THE PROBLEM: Retype every line from the top of the entries down to the one with "end else if (load_en) begin", both included, and skip the pictures.

/---

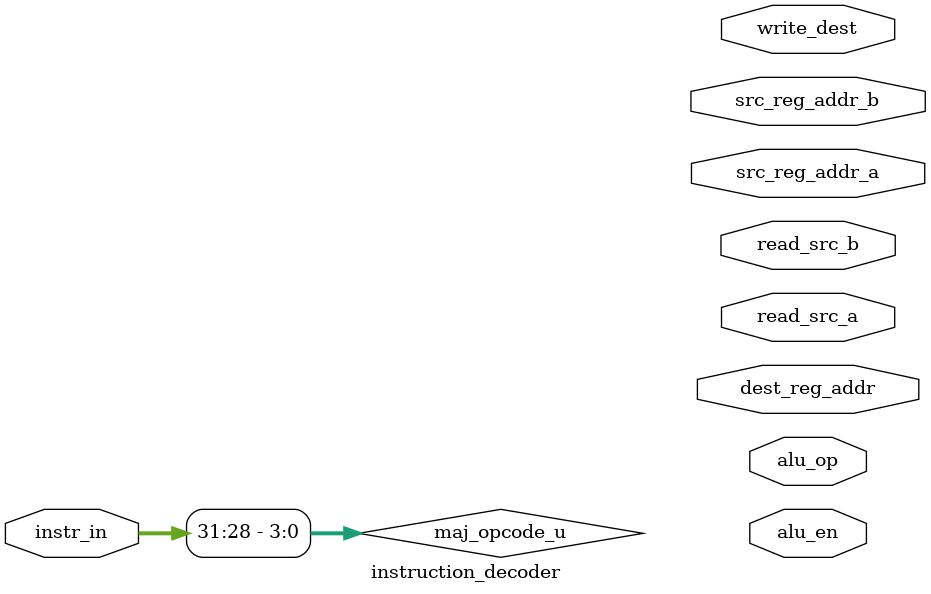
<source format=sv>
`default_nettype none


module instruction_decoder #(
    parameter int INSTR_WIDTH = 32,
    parameter int OPCODE_WIDTH = 4,
    parameter int REG_ADDR_WIDTH = 5
)(
    input wire [INSTR_WIDTH-1:0] instr_in,

    output reg read_src_a,
    output reg read_src_b,
    output reg [REG_ADDR_WIDTH-1:0] src_reg_addr_a,
    output reg [REG_ADDR_WIDTH-1:0] src_reg_addr_b,
    output reg write_dest,
    output reg [REG_ADDR_WIDTH-1:0] dest_reg_addr,
    output reg alu_en,
    output reg alu_op
);

wire [OPCODE_WIDTH-1:0] maj_opcode_u = instr_in[INSTR_WIDTH-1:INSTR_WIDTH-OPCODE_WIDTH];

endmodule

`default_nettype wire

</source>
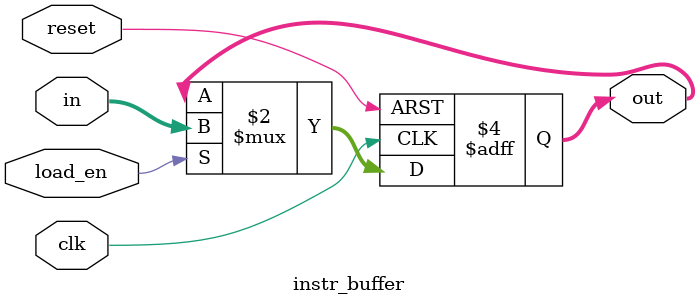
<source format=v>
module instr_buffer(
    input wire clk,         // Clock signal
    input wire reset,       // Reset signal
    input wire load_en,        // Control signal to load data --> from sfm
    input wire [15:0] in,   // 16-bit input instruction
    output reg [15:0] out   // 16-bit output instruction
);
    
    // On reset (active-high), clear the output. Otherwise, load data on load signal.
    always @(posedge clk or posedge reset) begin
        if (reset) begin
            out <= 16'b0;  // Clear the instruction on reset
        end else if (load_en) begin
            out <= in;     // Load new instruction into register
        end
    end

endmodule

</source>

\---

OUTPUT:
<source format=sv>
`default_nettype none


module instruction_decoder #(
    parameter int INSTR_WIDTH = 32,
    parameter int OPCODE_WIDTH = 4,
    parameter int REG_ADDR_WIDTH = 5
)(
    input wire [INSTR_WIDTH-1:0] instr_in,

    output reg read_src_a,
    output reg read_src_b,
    output reg [REG_ADDR_WIDTH-1:0] src_reg_addr_a,
    output reg [REG_ADDR_WIDTH-1:0] src_reg_addr_b,
    output reg write_dest,
    output reg [REG_ADDR_WIDTH-1:0] dest_reg_addr,
    output reg alu_en,
    output reg alu_op
);

wire [OPCODE_WIDTH-1:0] maj_opcode_u = instr_in[INSTR_WIDTH-1:INSTR_WIDTH-OPCODE_WIDTH];

endmodule

`default_nettype wire

</source>
<source format=v>
module instr_buffer(
    input wire clk,         // Clock signal
    input wire reset,       // Reset signal
    input wire load_en,        // Control signal to load data --> from sfm
    input wire [15:0] in,   // 16-bit input instruction
    output reg [15:0] out   // 16-bit output instruction
);
    
    // On reset (active-high), clear the output. Otherwise, load data on load signal.
    always @(posedge clk or posedge reset) begin
        if (reset) begin
            out <= 16'b0;  // Clear the instruction on reset
        end else if (load_en) begin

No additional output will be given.